Claude-Henri de Rouvroy, comte de Saint-Simon est né à Paris le 17 octobre 1760. Héritier de la pensée de d’Alembert et de Benjamin Franklin, il est le fondateur du saint-simonisme, une doctrine qui préconise la gouvernance de la France par les esprits éclairés et fraternels des industriels, des scientifiques et des intellectuels à l’instar de la monarchie de l’ancien régime. Sa pensée inspire nombre de philosophes et préfigure l’idéologie socialiste. Il meurt à Paris le 19 mai 1825.

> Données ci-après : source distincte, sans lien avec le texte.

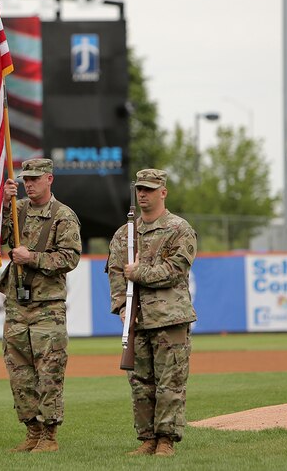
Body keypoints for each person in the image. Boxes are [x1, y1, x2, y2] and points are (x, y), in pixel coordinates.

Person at [107, 168, 198, 457]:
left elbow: (175, 270)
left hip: (170, 317)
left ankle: (166, 441)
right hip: (137, 320)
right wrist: (122, 307)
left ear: (163, 192)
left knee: (170, 383)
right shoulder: (125, 234)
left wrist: (139, 272)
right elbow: (115, 272)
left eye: (148, 189)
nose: (143, 194)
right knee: (140, 384)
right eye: (140, 189)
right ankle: (147, 439)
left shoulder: (179, 229)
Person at [0, 158, 82, 453]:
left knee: (49, 372)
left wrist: (31, 257)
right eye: (25, 180)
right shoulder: (17, 210)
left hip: (47, 306)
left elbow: (69, 258)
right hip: (17, 305)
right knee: (19, 373)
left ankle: (49, 435)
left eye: (34, 179)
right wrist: (4, 205)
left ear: (49, 179)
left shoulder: (63, 216)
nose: (28, 184)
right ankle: (32, 431)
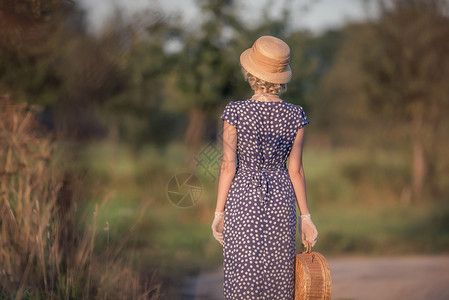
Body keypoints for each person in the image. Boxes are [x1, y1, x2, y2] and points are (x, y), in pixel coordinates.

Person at [211, 35, 318, 299]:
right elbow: (296, 171)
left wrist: (218, 213)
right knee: (277, 276)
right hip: (281, 199)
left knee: (243, 274)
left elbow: (227, 166)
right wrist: (306, 218)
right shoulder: (295, 115)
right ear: (280, 78)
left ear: (250, 73)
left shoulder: (235, 112)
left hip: (243, 197)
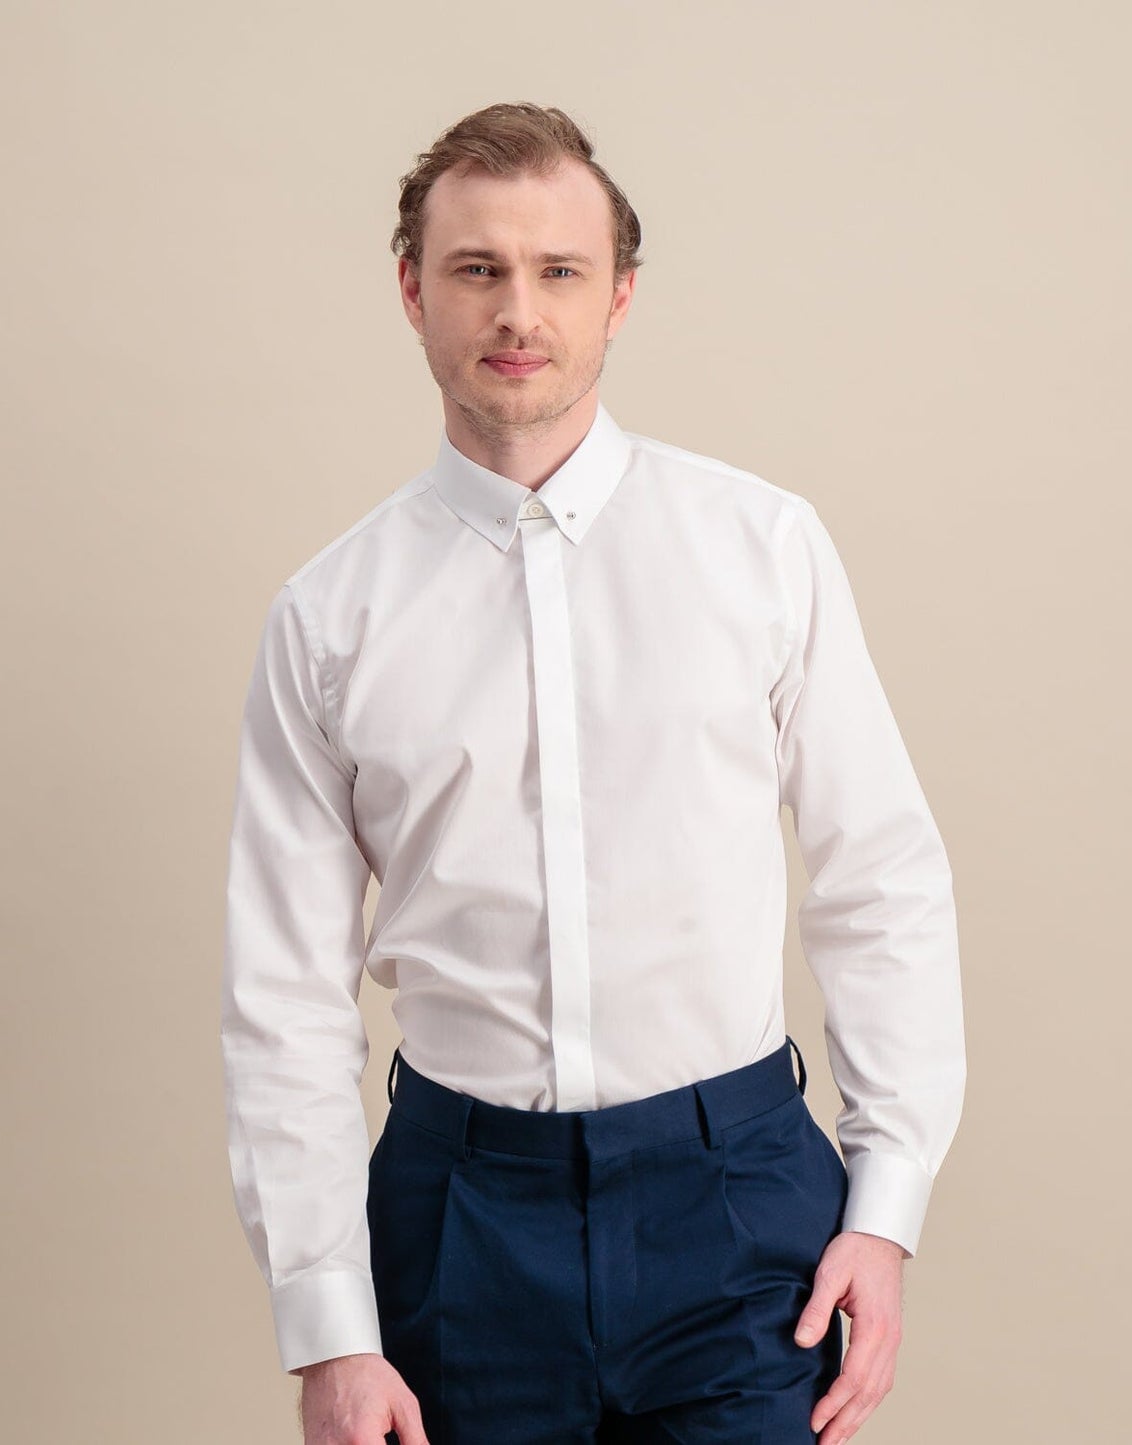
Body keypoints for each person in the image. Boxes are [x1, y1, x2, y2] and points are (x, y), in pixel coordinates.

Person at [220, 101, 966, 1445]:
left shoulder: (761, 549)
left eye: (558, 269)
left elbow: (880, 875)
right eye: (477, 268)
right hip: (461, 1219)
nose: (519, 310)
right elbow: (284, 993)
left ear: (619, 294)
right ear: (412, 290)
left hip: (737, 1202)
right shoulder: (329, 618)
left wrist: (887, 1203)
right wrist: (328, 1328)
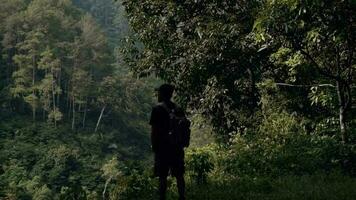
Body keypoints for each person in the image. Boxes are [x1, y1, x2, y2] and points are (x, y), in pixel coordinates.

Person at [149, 84, 186, 200]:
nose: (157, 95)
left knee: (162, 176)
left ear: (162, 94)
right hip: (177, 147)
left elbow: (154, 130)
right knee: (179, 175)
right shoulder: (178, 109)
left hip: (162, 148)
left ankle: (162, 198)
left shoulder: (157, 109)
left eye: (159, 92)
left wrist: (154, 146)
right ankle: (182, 196)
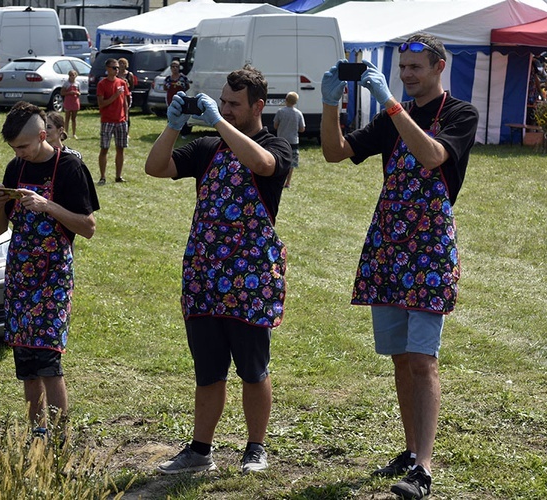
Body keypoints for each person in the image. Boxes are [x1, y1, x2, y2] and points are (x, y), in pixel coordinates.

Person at [320, 33, 478, 499]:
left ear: (438, 68)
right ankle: (410, 452)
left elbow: (431, 157)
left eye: (415, 67)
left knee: (424, 361)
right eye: (402, 68)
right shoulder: (394, 117)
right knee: (400, 358)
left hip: (428, 250)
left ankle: (424, 471)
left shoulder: (459, 114)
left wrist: (389, 103)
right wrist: (331, 104)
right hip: (389, 247)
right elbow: (334, 152)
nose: (406, 75)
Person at [145, 66, 291, 475]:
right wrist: (172, 127)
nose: (225, 108)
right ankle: (199, 450)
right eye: (222, 101)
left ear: (257, 106)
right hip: (204, 276)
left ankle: (255, 448)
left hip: (250, 280)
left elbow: (262, 164)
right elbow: (155, 167)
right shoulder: (207, 147)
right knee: (208, 370)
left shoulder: (275, 145)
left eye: (233, 104)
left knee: (252, 369)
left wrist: (219, 123)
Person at [0, 102, 98, 443]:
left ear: (41, 136)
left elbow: (89, 227)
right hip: (20, 275)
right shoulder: (15, 168)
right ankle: (38, 434)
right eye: (14, 149)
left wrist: (46, 205)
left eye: (23, 146)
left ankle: (62, 438)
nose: (19, 153)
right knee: (26, 361)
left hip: (53, 277)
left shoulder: (69, 168)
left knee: (49, 359)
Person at [97, 58, 130, 185]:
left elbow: (125, 102)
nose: (117, 70)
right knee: (104, 149)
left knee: (120, 149)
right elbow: (101, 104)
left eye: (118, 68)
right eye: (114, 68)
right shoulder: (102, 84)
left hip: (121, 121)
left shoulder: (122, 82)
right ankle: (102, 176)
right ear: (108, 69)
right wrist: (115, 96)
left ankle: (118, 176)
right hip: (107, 121)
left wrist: (126, 117)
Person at [273, 91, 305, 188]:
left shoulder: (280, 112)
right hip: (293, 141)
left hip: (281, 140)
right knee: (292, 163)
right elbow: (302, 129)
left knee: (280, 160)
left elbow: (275, 125)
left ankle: (280, 180)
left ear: (286, 100)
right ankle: (288, 182)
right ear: (296, 102)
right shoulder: (298, 113)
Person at [60, 70, 81, 139]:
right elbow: (62, 93)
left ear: (76, 76)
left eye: (73, 75)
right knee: (67, 118)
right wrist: (69, 93)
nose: (72, 77)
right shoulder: (66, 84)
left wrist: (77, 93)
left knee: (74, 118)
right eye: (70, 75)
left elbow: (79, 92)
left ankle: (74, 133)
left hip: (75, 101)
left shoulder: (77, 84)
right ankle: (66, 133)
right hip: (68, 101)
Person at [117, 57, 136, 132]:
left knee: (126, 111)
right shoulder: (116, 74)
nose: (121, 65)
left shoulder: (129, 74)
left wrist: (126, 85)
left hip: (126, 94)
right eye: (120, 63)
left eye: (123, 63)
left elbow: (132, 86)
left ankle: (126, 130)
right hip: (118, 95)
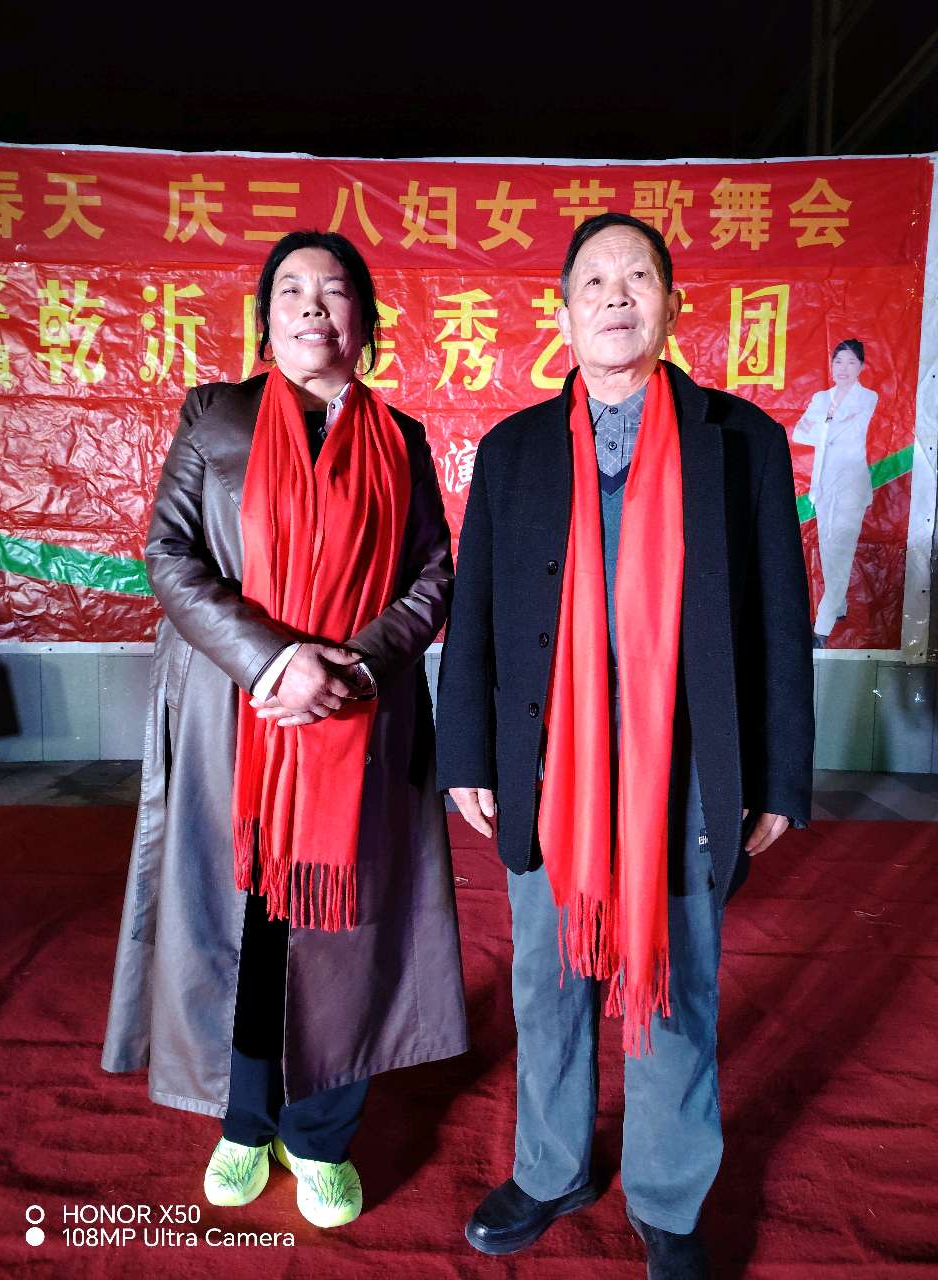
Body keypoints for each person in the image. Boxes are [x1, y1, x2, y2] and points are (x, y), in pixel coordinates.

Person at [436, 212, 814, 1278]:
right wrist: (467, 755)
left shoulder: (739, 441)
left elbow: (779, 620)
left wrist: (780, 773)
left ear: (671, 305)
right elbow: (476, 614)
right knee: (547, 975)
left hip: (685, 764)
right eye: (593, 280)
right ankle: (552, 1167)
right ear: (562, 315)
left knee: (678, 977)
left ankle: (667, 1195)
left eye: (638, 277)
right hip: (547, 759)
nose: (615, 295)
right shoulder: (513, 450)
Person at [103, 230, 467, 1228]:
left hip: (358, 719)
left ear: (364, 320)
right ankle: (245, 1118)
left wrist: (356, 664)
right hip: (238, 714)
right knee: (248, 924)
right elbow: (170, 554)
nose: (314, 305)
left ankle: (321, 1133)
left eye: (335, 291)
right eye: (292, 290)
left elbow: (433, 574)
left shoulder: (401, 439)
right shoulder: (215, 416)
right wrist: (274, 660)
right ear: (266, 320)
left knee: (344, 929)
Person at [792, 338, 877, 646]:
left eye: (851, 362)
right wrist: (826, 424)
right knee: (829, 551)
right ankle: (839, 606)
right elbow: (800, 431)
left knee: (840, 552)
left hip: (850, 487)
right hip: (823, 485)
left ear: (861, 366)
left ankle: (822, 628)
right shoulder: (821, 397)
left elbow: (836, 430)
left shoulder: (867, 397)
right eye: (838, 361)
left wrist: (824, 423)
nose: (844, 368)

Issu d’une famille aristocratique, le jeune Claude-Henri de Rouvroy de Saint-Simon prend fait et cause pour la libération des Etats-Unis et s’engage dans l’armée aux côtés de Lafayette et de Rochambeau. Rentré en France en 1793, après un séjour en Jamaïque, il est nommé maître de camp au régiment d'Aquitaine où il suit les cours du mathématicien Gaspard Monge. Pendant la Révolution Française, il choisit d’abandonner sa particule. Installé à Paris en 1798, il suit des cours de physique, de biologie et de physiologie. En 1803, il écrit les Lettres d'un habitant de Genève à ses contemporains dans lequel il élève la science au rang de religion. Saint-Simon élabore une doctrine dans laquelle le progrès de la société prend source directement dans l’action de l’industrie, des sciences et le travail des intellectuels, réduisant considérablement le rôle de l’état. Dans son ouvrage « l’industrie » le penseur évoque le positivisme dont Auguste Comte, son ancien secrétaire et collaborateur, développera le concept. En 1825 Saint-Simon met la touche finale à sa grande œuvre : Le Nouveau Christianisme qui se résume par « l’amélioration du sort moral, physique et intellectuel de la classe la plus nombreuse et la plus pauvre ». Abolition des privilèges, égalité entre les sexes, développement du crédit tels étaient les grands principes de base de cette œuvre. Saint-Simon eut de nombreux adeptes et sa pensée influença grandement Auguste Comte et Karl Marx.